Financial markets can make you look really foolish, even if you thought your analysis was right, and still do. Today's humbling example: The best investment by far for the first half of this year has been the one that people like me have been warning against: long-term U.S. Treasury bonds.

I've also said (and said) that you have to protect yourself against a decline in the value of the dollar because our need to borrow huge amounts to cover trade and budget deficits is eroding the greenback's standing as the world's reserve currency.

But guess what: Even though it's been a crummy year for U.S. stocks, the performance of foreign stocks has been considerably crummier.

Now, to the numbers, courtesy of Aronson + Johnson + Ortiz (AJO), a Philadelphia money-management firm that tracks investment returns for 48 asset classes.

The only investment that showed a double-digit positive return for the first half of this year was . . . long-term Treasury securities. Their total return -- price gains plus interest -- was 13.2 percent.

Meanwhile, non-U.S. stocks lost 12.2 percent (price declines and reinvested dividends) for the first half, and U.S. stocks lost 5.6 percent.
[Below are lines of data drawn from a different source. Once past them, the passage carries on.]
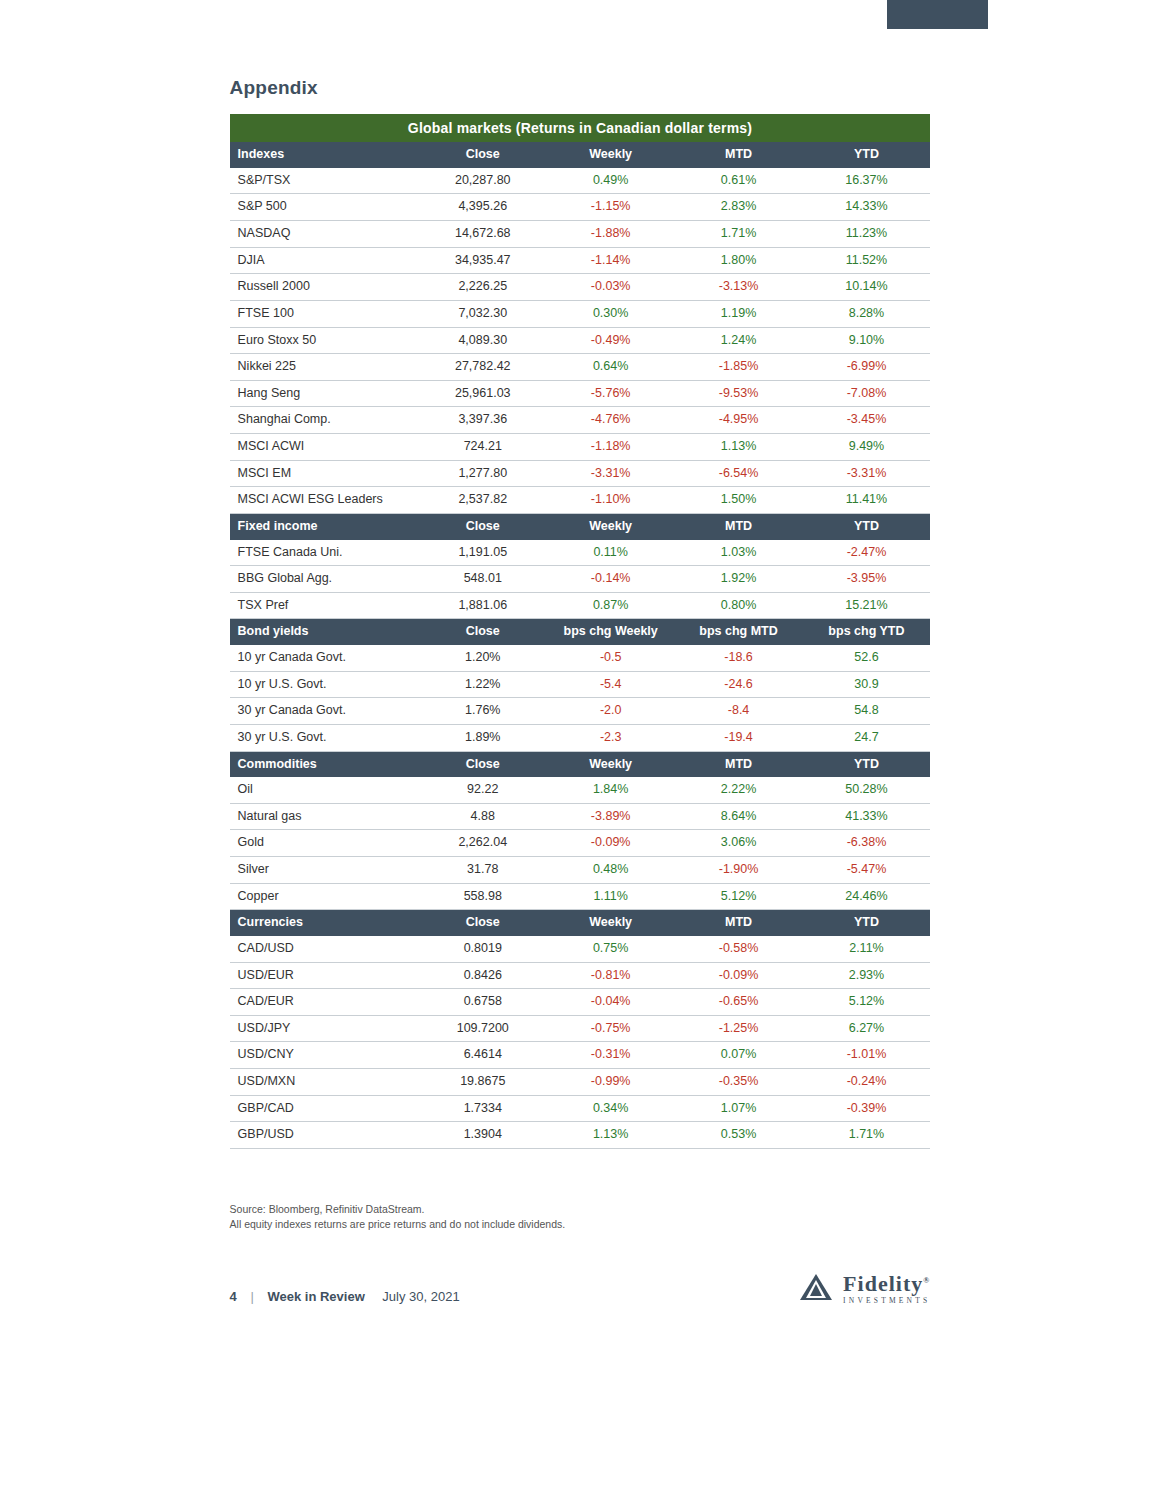Appendix
Global markets (Returns in Canadian dollar terms)
| Indexes | Close | Weekly | MTD | YTD |
| --- | --- | --- | --- | --- |
| S&P/TSX | 20,287.80 | 0.49% | 0.61% | 16.37% |
| S&P 500 | 4,395.26 | -1.15% | 2.83% | 14.33% |
| NASDAQ | 14,672.68 | -1.88% | 1.71% | 11.23% |
| DJIA | 34,935.47 | -1.14% | 1.80% | 11.52% |
| Russell 2000 | 2,226.25 | -0.03% | -3.13% | 10.14% |
| FTSE 100 | 7,032.30 | 0.30% | 1.19% | 8.28% |
| Euro Stoxx 50 | 4,089.30 | -0.49% | 1.24% | 9.10% |
| Nikkei 225 | 27,782.42 | 0.64% | -1.85% | -6.99% |
| Hang Seng | 25,961.03 | -5.76% | -9.53% | -7.08% |
| Shanghai Comp. | 3,397.36 | -4.76% | -4.95% | -3.45% |
| MSCI ACWI | 724.21 | -1.18% | 1.13% | 9.49% |
| MSCI EM | 1,277.80 | -3.31% | -6.54% | -3.31% |
| MSCI ACWI ESG Leaders | 2,537.82 | -1.10% | 1.50% | 11.41% |
| Fixed income | Close | Weekly | MTD | YTD |
| FTSE Canada Uni. | 1,191.05 | 0.11% | 1.03% | -2.47% |
| BBG Global Agg. | 548.01 | -0.14% | 1.92% | -3.95% |
| TSX Pref | 1,881.06 | 0.87% | 0.80% | 15.21% |
| Bond yields | Close | bps chg Weekly | bps chg MTD | bps chg YTD |
| 10 yr Canada Govt. | 1.20% | -0.5 | -18.6 | 52.6 |
| 10 yr U.S. Govt. | 1.22% | -5.4 | -24.6 | 30.9 |
| 30 yr Canada Govt. | 1.76% | -2.0 | -8.4 | 54.8 |
| 30 yr U.S. Govt. | 1.89% | -2.3 | -19.4 | 24.7 |
| Commodities | Close | Weekly | MTD | YTD |
| Oil | 92.22 | 1.84% | 2.22% | 50.28% |
| Natural gas | 4.88 | -3.89% | 8.64% | 41.33% |
| Gold | 2,262.04 | -0.09% | 3.06% | -6.38% |
| Silver | 31.78 | 0.48% | -1.90% | -5.47% |
| Copper | 558.98 | 1.11% | 5.12% | 24.46% |
| Currencies | Close | Weekly | MTD | YTD |
| CAD/USD | 0.8019 | 0.75% | -0.58% | 2.11% |
| USD/EUR | 0.8426 | -0.81% | -0.09% | 2.93% |
| CAD/EUR | 0.6758 | -0.04% | -0.65% | 5.12% |
| USD/JPY | 109.7200 | -0.75% | -1.25% | 6.27% |
| USD/CNY | 6.4614 | -0.31% | 0.07% | -1.01% |
| USD/MXN | 19.8675 | -0.99% | -0.35% | -0.24% |
| GBP/CAD | 1.7334 | 0.34% | 1.07% | -0.39% |
| GBP/USD | 1.3904 | 1.13% | 0.53% | 1.71% |
Source: Bloomberg, Refinitiv DataStream.
All equity indexes returns are price returns and do not include dividends.
4 | Week in Review July 30, 2021
Fidelity®
INVESTMENTS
What's happening, of course, is that we're seeing a somewhat different version of the phenomenon in 2007-08, when scared investors sought refuge in U.S. Treasury securities because they feared a worldwide financial meltdown.
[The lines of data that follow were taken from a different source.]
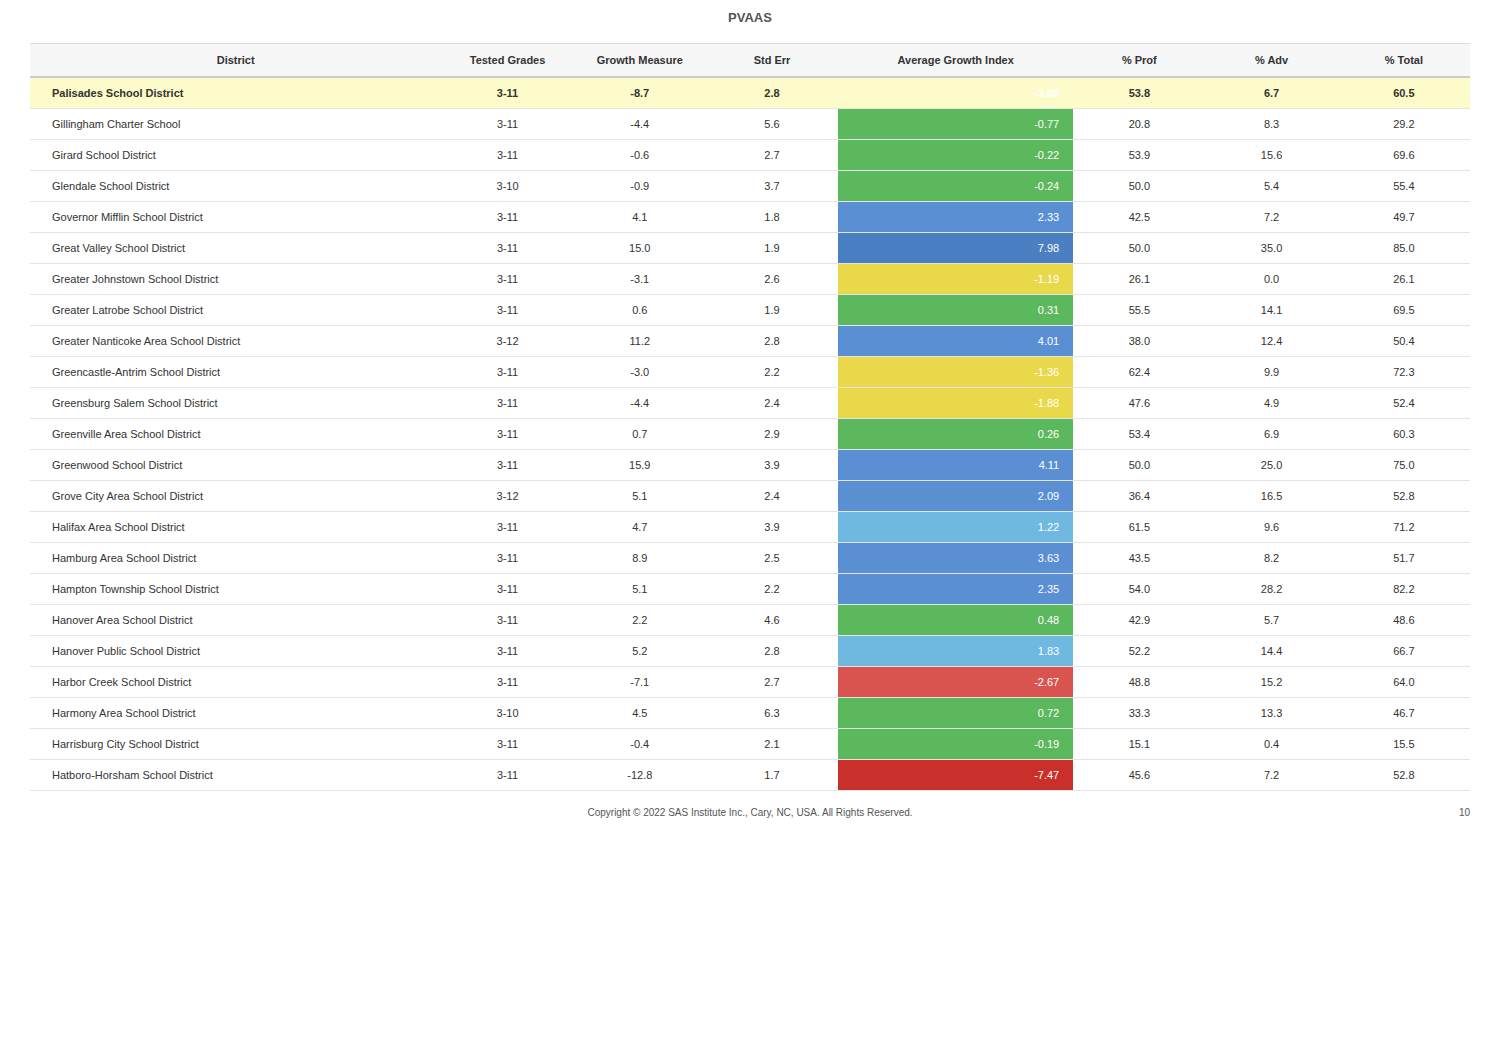PVAAS
| District | Tested Grades | Growth Measure | Std Err | Average Growth Index | % Prof | % Adv | % Total |
| --- | --- | --- | --- | --- | --- | --- | --- |
| Palisades School District | 3-11 | -8.7 | 2.8 | -3.06 | 53.8 | 6.7 | 60.5 |
| Gillingham Charter School | 3-11 | -4.4 | 5.6 | -0.77 | 20.8 | 8.3 | 29.2 |
| Girard School District | 3-11 | -0.6 | 2.7 | -0.22 | 53.9 | 15.6 | 69.6 |
| Glendale School District | 3-10 | -0.9 | 3.7 | -0.24 | 50.0 | 5.4 | 55.4 |
| Governor Mifflin School District | 3-11 | 4.1 | 1.8 | 2.33 | 42.5 | 7.2 | 49.7 |
| Great Valley School District | 3-11 | 15.0 | 1.9 | 7.98 | 50.0 | 35.0 | 85.0 |
| Greater Johnstown School District | 3-11 | -3.1 | 2.6 | -1.19 | 26.1 | 0.0 | 26.1 |
| Greater Latrobe School District | 3-11 | 0.6 | 1.9 | 0.31 | 55.5 | 14.1 | 69.5 |
| Greater Nanticoke Area School District | 3-12 | 11.2 | 2.8 | 4.01 | 38.0 | 12.4 | 50.4 |
| Greencastle-Antrim School District | 3-11 | -3.0 | 2.2 | -1.36 | 62.4 | 9.9 | 72.3 |
| Greensburg Salem School District | 3-11 | -4.4 | 2.4 | -1.88 | 47.6 | 4.9 | 52.4 |
| Greenville Area School District | 3-11 | 0.7 | 2.9 | 0.26 | 53.4 | 6.9 | 60.3 |
| Greenwood School District | 3-11 | 15.9 | 3.9 | 4.11 | 50.0 | 25.0 | 75.0 |
| Grove City Area School District | 3-12 | 5.1 | 2.4 | 2.09 | 36.4 | 16.5 | 52.8 |
| Halifax Area School District | 3-11 | 4.7 | 3.9 | 1.22 | 61.5 | 9.6 | 71.2 |
| Hamburg Area School District | 3-11 | 8.9 | 2.5 | 3.63 | 43.5 | 8.2 | 51.7 |
| Hampton Township School District | 3-11 | 5.1 | 2.2 | 2.35 | 54.0 | 28.2 | 82.2 |
| Hanover Area School District | 3-11 | 2.2 | 4.6 | 0.48 | 42.9 | 5.7 | 48.6 |
| Hanover Public School District | 3-11 | 5.2 | 2.8 | 1.83 | 52.2 | 14.4 | 66.7 |
| Harbor Creek School District | 3-11 | -7.1 | 2.7 | -2.67 | 48.8 | 15.2 | 64.0 |
| Harmony Area School District | 3-10 | 4.5 | 6.3 | 0.72 | 33.3 | 13.3 | 46.7 |
| Harrisburg City School District | 3-11 | -0.4 | 2.1 | -0.19 | 15.1 | 0.4 | 15.5 |
| Hatboro-Horsham School District | 3-11 | -12.8 | 1.7 | -7.47 | 45.6 | 7.2 | 52.8 |
Copyright © 2022 SAS Institute Inc., Cary, NC, USA. All Rights Reserved. 10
This year, it's the European problem that has prompted investors to seek safety in Treasurys.

"When the world seems to be about to collapse and you want to stay liquid, the only viable trade is the U.S. dollar and Treasurys," says Brian Wenzinger of AJO.
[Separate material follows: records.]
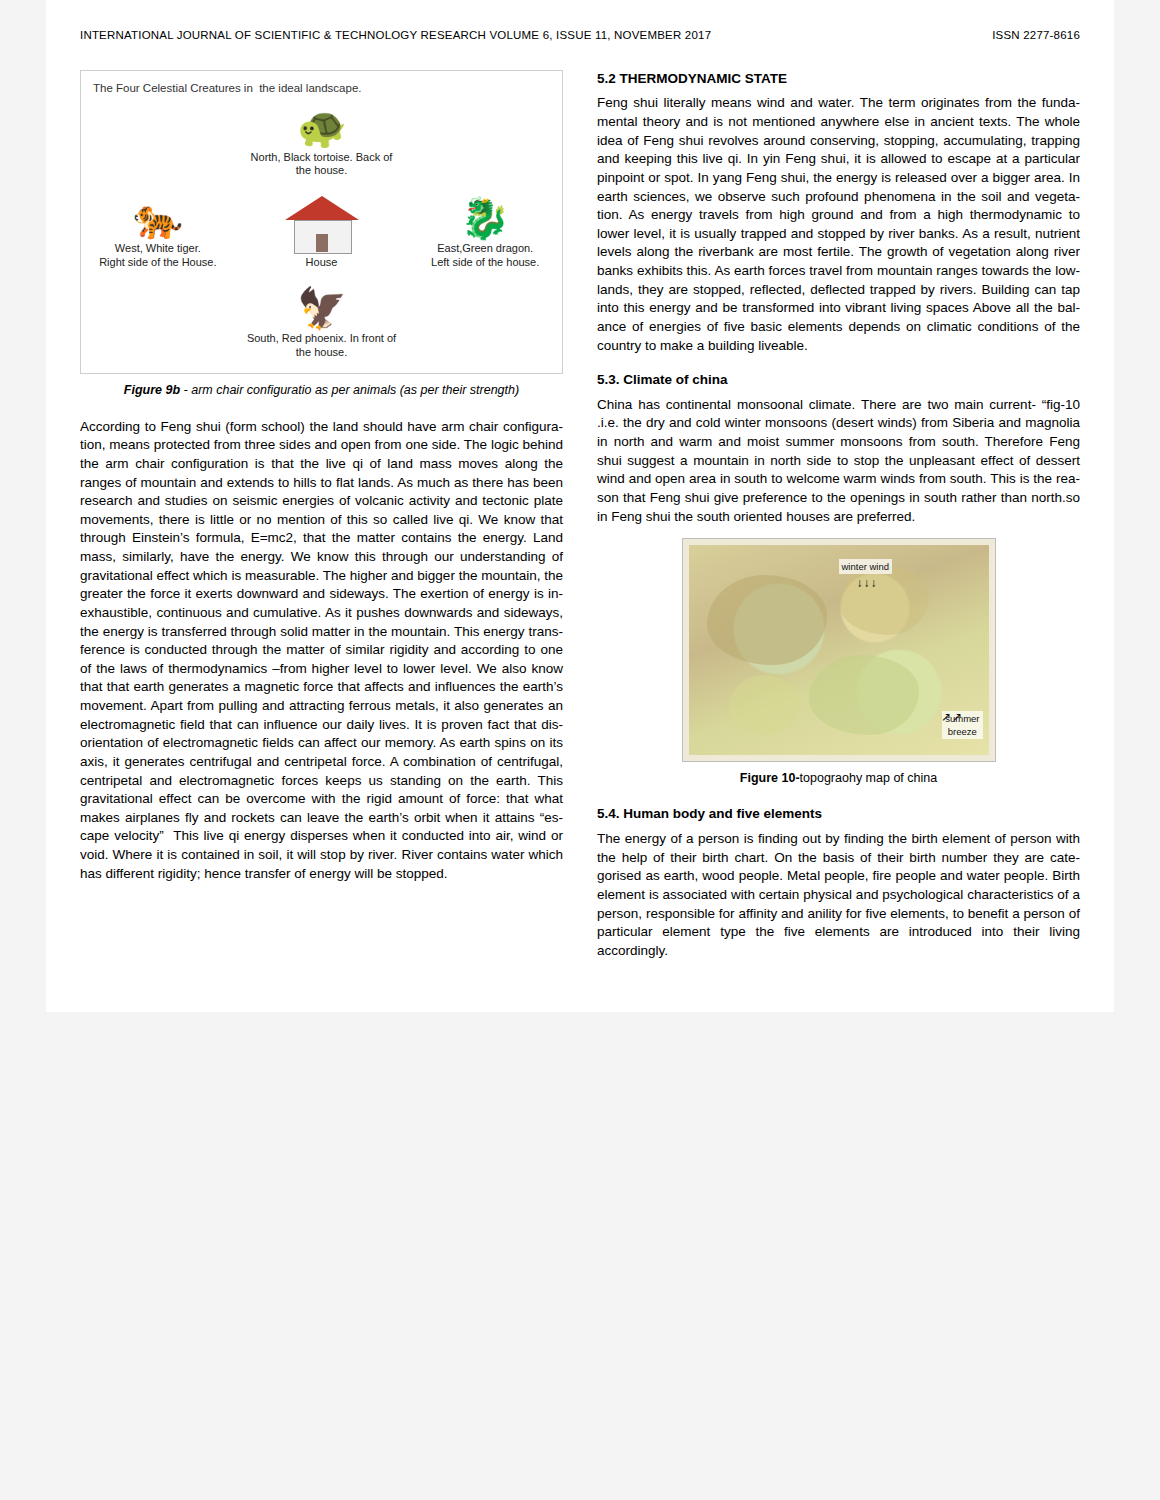INTERNATIONAL JOURNAL OF SCIENTIFIC & TECHNOLOGY RESEARCH VOLUME 6, ISSUE 11, NOVEMBER 2017
ISSN 2277-8616
The Four Celestial Creatures in the ideal landscape.
🐢
North, Black tortoise. Back of the house.
🐅
West, White tiger.
Right side of the House.
House
🐉
East,Green dragon.
Left side of the house.
🦅
South, Red phoenix. In front of the house.
Figure 9b - arm chair configuratio as per animals (as per their strength)
According to Feng shui (form school) the land should have arm chair configuration, means protected from three sides and open from one side. The logic behind the arm chair configuration is that the live qi of land mass moves along the ranges of mountain and extends to hills to flat lands. As much as there has been research and studies on seismic energies of volcanic activity and tectonic plate movements, there is little or no mention of this so called live qi. We know that through Einstein’s formula, E=mc2, that the matter contains the energy. Land mass, similarly, have the energy. We know this through our understanding of gravitational effect which is measurable. The higher and bigger the mountain, the greater the force it exerts downward and sideways. The exertion of energy is inexhaustible, continuous and cumulative. As it pushes downwards and sideways, the energy is transferred through solid matter in the mountain. This energy transference is conducted through the matter of similar rigidity and according to one of the laws of thermodynamics –from higher level to lower level. We also know that that earth generates a magnetic force that affects and influences the earth’s movement. Apart from pulling and attracting ferrous metals, it also generates an electromagnetic field that can influence our daily lives. It is proven fact that disorientation of electromagnetic fields can affect our memory. As earth spins on its axis, it generates centrifugal and centripetal force. A combination of centrifugal, centripetal and electromagnetic forces keeps us standing on the earth. This gravitational effect can be overcome with the rigid amount of force: that what makes airplanes fly and rockets can leave the earth’s orbit when it attains “escape velocity” This live qi energy disperses when it conducted into air, wind or void. Where it is contained in soil, it will stop by river. River contains water which has different rigidity; hence transfer of energy will be stopped.
5.2 Thermodynamic state
Feng shui literally means wind and water. The term originates from the fundamental theory and is not mentioned anywhere else in ancient texts. The whole idea of Feng shui revolves around conserving, stopping, accumulating, trapping and keeping this live qi. In yin Feng shui, it is allowed to escape at a particular pinpoint or spot. In yang Feng shui, the energy is released over a bigger area. In earth sciences, we observe such profound phenomena in the soil and vegetation. As energy travels from high ground and from a high thermodynamic to lower level, it is usually trapped and stopped by river banks. As a result, nutrient levels along the riverbank are most fertile. The growth of vegetation along river banks exhibits this. As earth forces travel from mountain ranges towards the lowlands, they are stopped, reflected, deflected trapped by rivers. Building can tap into this energy and be transformed into vibrant living spaces Above all the balance of energies of five basic elements depends on climatic conditions of the country to make a building liveable.
5.3. Climate of china
China has continental monsoonal climate. There are two main current- “fig-10 .i.e. the dry and cold winter monsoons (desert winds) from Siberia and magnolia in north and warm and moist summer monsoons from south. Therefore Feng shui suggest a mountain in north side to stop the unpleasant effect of dessert wind and open area in south to welcome warm winds from south. This is the reason that Feng shui give preference to the openings in south rather than north.so in Feng shui the south oriented houses are preferred.
winter wind ↓↓↓ summer
breeze ↗↗
Figure 10-topograohy map of china
5.4. Human body and five elements
The energy of a person is finding out by finding the birth element of person with the help of their birth chart. On the basis of their birth number they are categorised as earth, wood people. Metal people, fire people and water people. Birth element is associated with certain physical and psychological characteristics of a person, responsible for affinity and anility for five elements, to benefit a person of particular element type the five elements are introduced into their living accordingly.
All that money flooding into the Treasury market drove down the interest rate on long-term Treasury bonds. The rate on the index that AJO uses to measure Treasury performance fell to 3.68 percent as of June 30, the firm says, down from 4.45 percent at the end of 2009. That rate decline has driven up the bonds' prices, because a bond yielding 4.45 percent is worth more than face value when a new bond is yielding only 3.68 percent. That difference -- $7.70 a year for each $1,000 of bonds for an extended period -- is worth a considerable amount of money. Hence, long-term Treasury bonds' strong performance for the first half of the year -- and our country's ability to finance its enormous deficits by selling Treasurys at very cheap rates.

When interest rates rise, however -- which they're sure to do, sooner or later -- the prices of existing bonds will decline. That's what happened last year, when the rate on bonds was up by almost 50 percent, to the aforementioned 4.45 percent, from 2.97 percent at the end of 2008. Last year, long-term Treasurys had a total return of minus 12.9 percent, making them the biggest loser among the 48 AJO classes. In 2008, long Treasurys were among the best-performing asset classes.

How do I explain that my predictions have been so wrong for the past six months? Simply this: In the long run, markets are rational. In the short run, anything can happen. The tech-stock and house-price bubbles lasted far longer than rationalists expected them to, but they ultimately popped. So will the Treasury-bond bubble.

Allan Sloan is Fortune magazine's senior editor at large.